§ **Exercise aim**:
Go through the records and report each line in which the word "label" occurs.

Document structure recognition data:
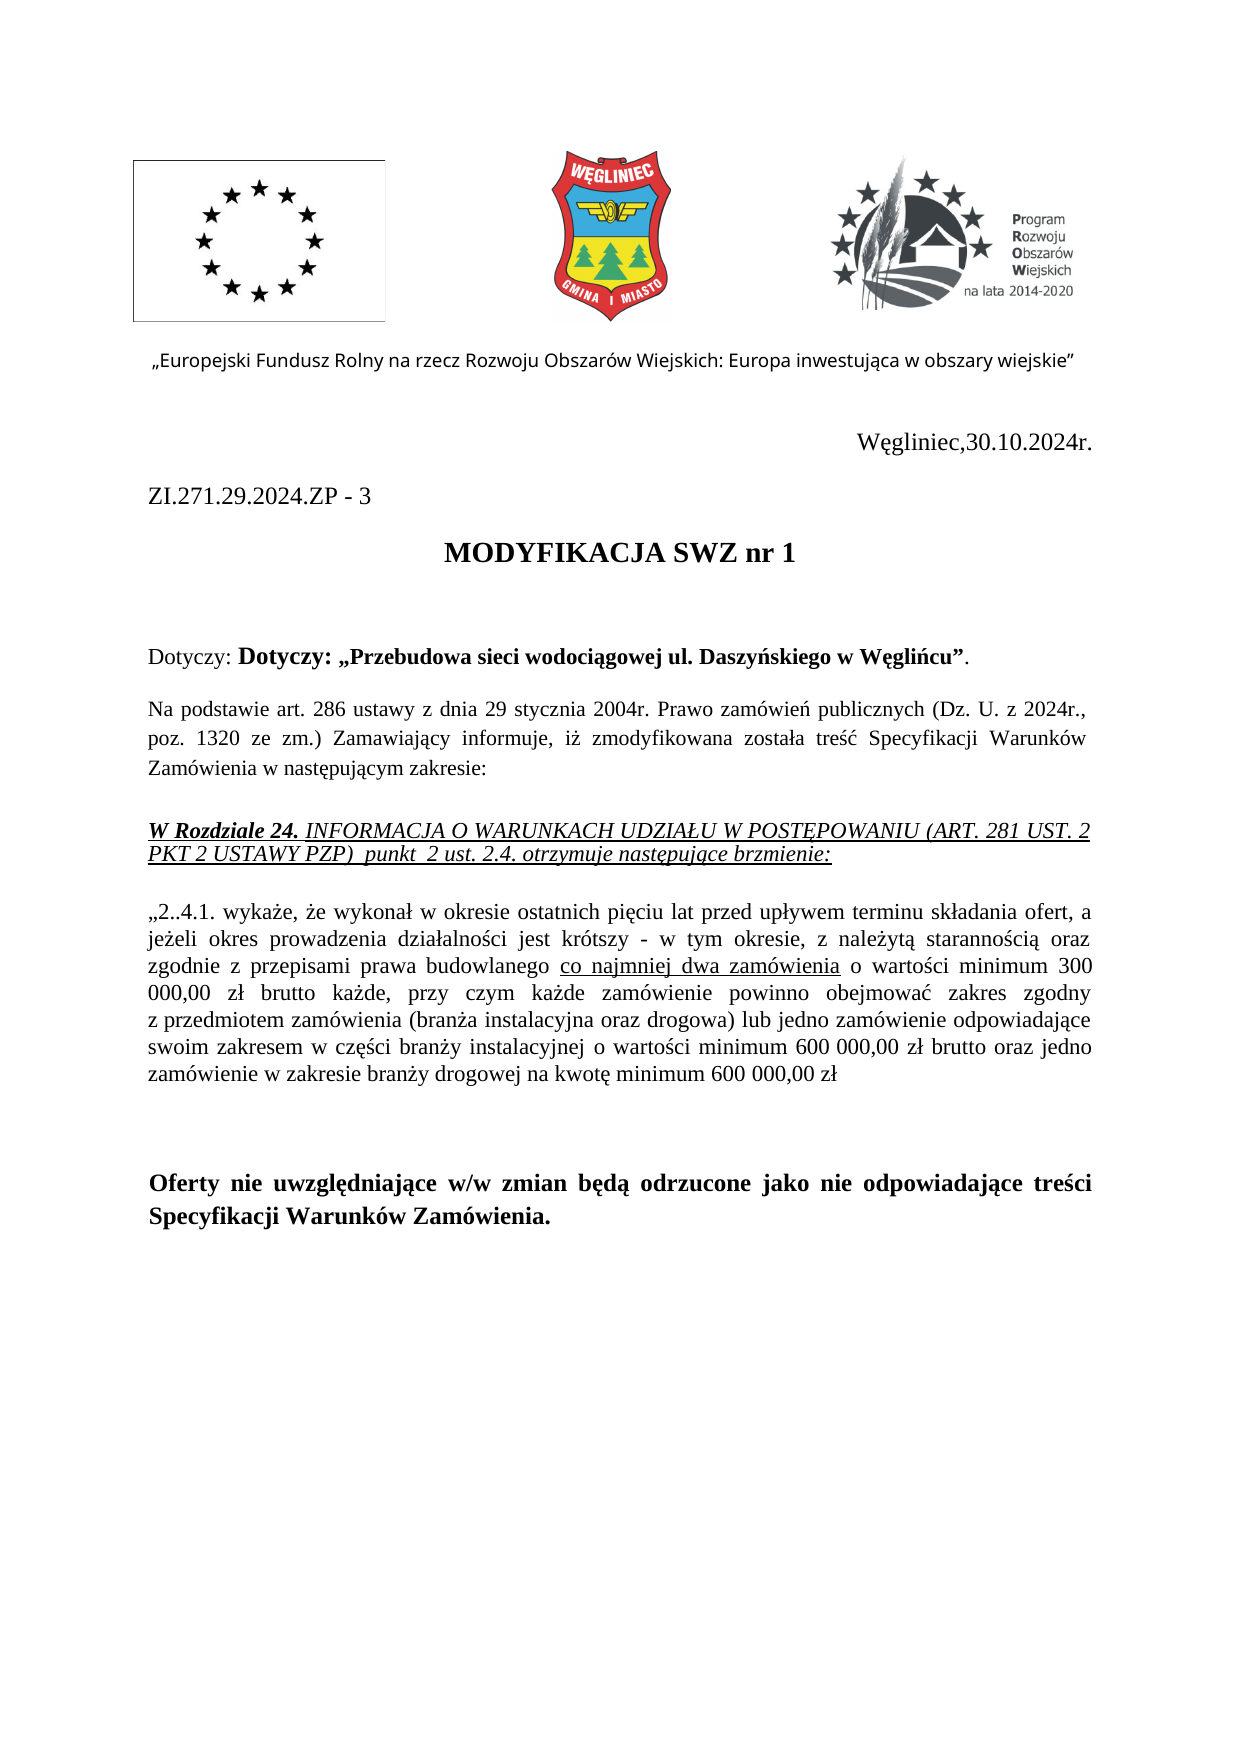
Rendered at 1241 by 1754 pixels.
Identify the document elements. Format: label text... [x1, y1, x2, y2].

text MODYFIKACJA SWZ nr 1 [148, 535, 1093, 568]
text „Europejski Fundusz Rolny na rzecz Rozwoju Obszarów Wiejskich: Europa inwestująca w obszary wiejskie” [133, 348, 1093, 373]
picture [823, 147, 1080, 322]
text W Rozdziale 24. INFORMACJA O WARUNKACH UDZIAŁU W POSTĘPOWANIU (ART. 281 UST. 2 PKT 2 USTAWY PZP) punkt 2 ust. 2.4. otrzymuje następujące brzmienie: [305, 821, 1093, 866]
text Węgliniec,30.10.2024r. [148, 427, 1093, 456]
text Dotyczy: Dotyczy: „Przebudowa sieci wodociągowej ul. Daszyńskiego w Węglińcu”. [148, 641, 1093, 670]
picture [132, 160, 386, 322]
text „2..4.1. wykaże, że wykonał w okresie ostatnich pięciu lat przed upływem terminu składania ofert, a jeżeli okres prowadzenia działalności jest krótszy - w tym okresie, z należytą starannością oraz zgodnie z przepisami prawa budowlanego co najmniej dwa zamówienia o wartości minimum 300 000,00 zł brutto każde, przy czym każde zamówienie powinno obejmować zakres zgodny z przedmiotem zamówienia (branża instalacyjna oraz drogowa) lub jedno zamówienie odpowiadające swoim zakresem w części branży instalacyjnej o wartości minimum 600 000,00 zł brutto oraz jedno zamówienie w zakresie branży drogowej na kwotę minimum 600 000,00 zł [148, 898, 1093, 1087]
text Oferty nie uwzględniające w/w zmian będą odrzucone jako nie odpowiadające treści Specyfikacji Warunków Zamówienia. [149, 1168, 1093, 1229]
text ZI.271.29.2024.ZP - 3 [148, 481, 1093, 510]
text Na podstawie art. 286 ustawy z dnia 29 stycznia 2004r. Prawo zamówień publicznych (Dz. U. z 2024r., poz. 1320 ze zm.) Zamawiający informuje, iż zmodyfikowana została treść Specyfikacji Warunków Zamówienia w następującym zakresie: [148, 693, 1088, 781]
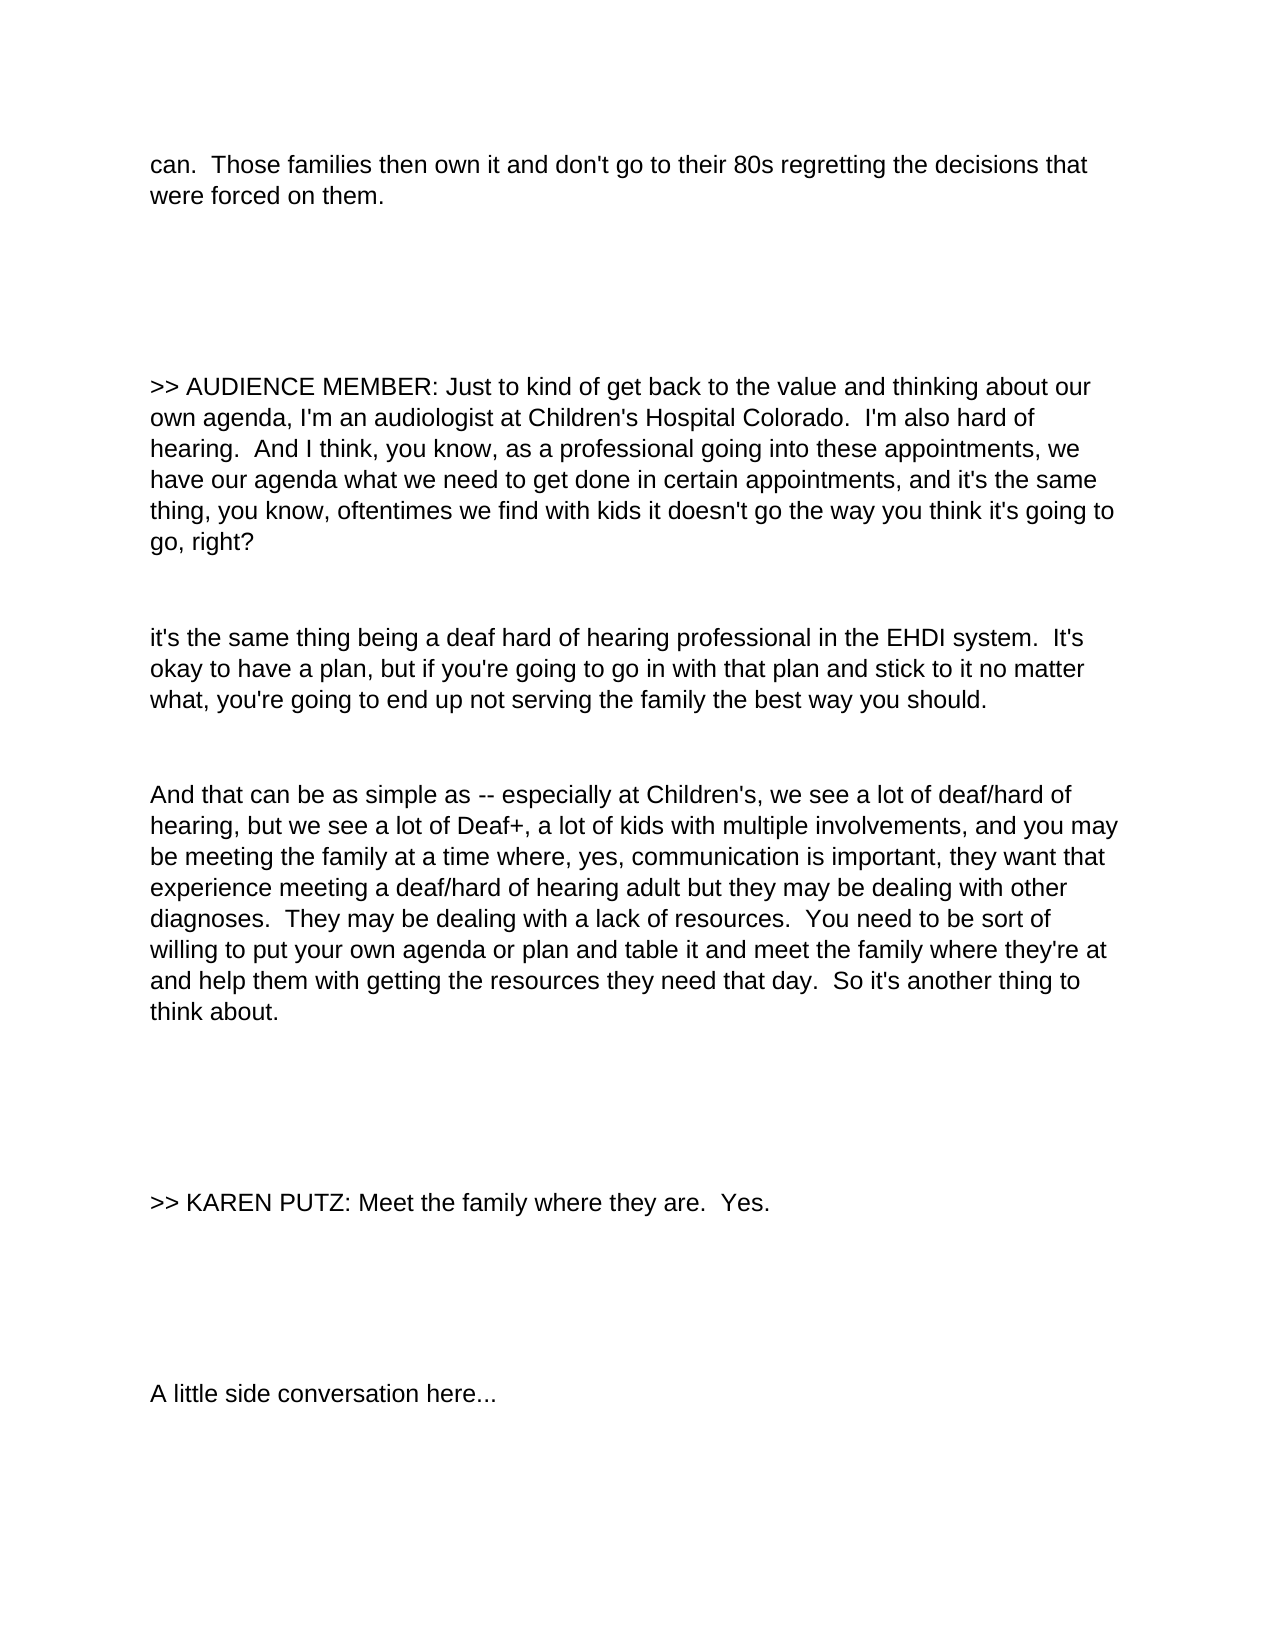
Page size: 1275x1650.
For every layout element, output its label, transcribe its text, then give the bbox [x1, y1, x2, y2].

§ **Answer to this problem**:
Identify the document elements. Format: label text... [x1, y1, x2, y2].
For every layout element, output its label, transcribe its text, then give the bbox [x1, y1, x2, y2].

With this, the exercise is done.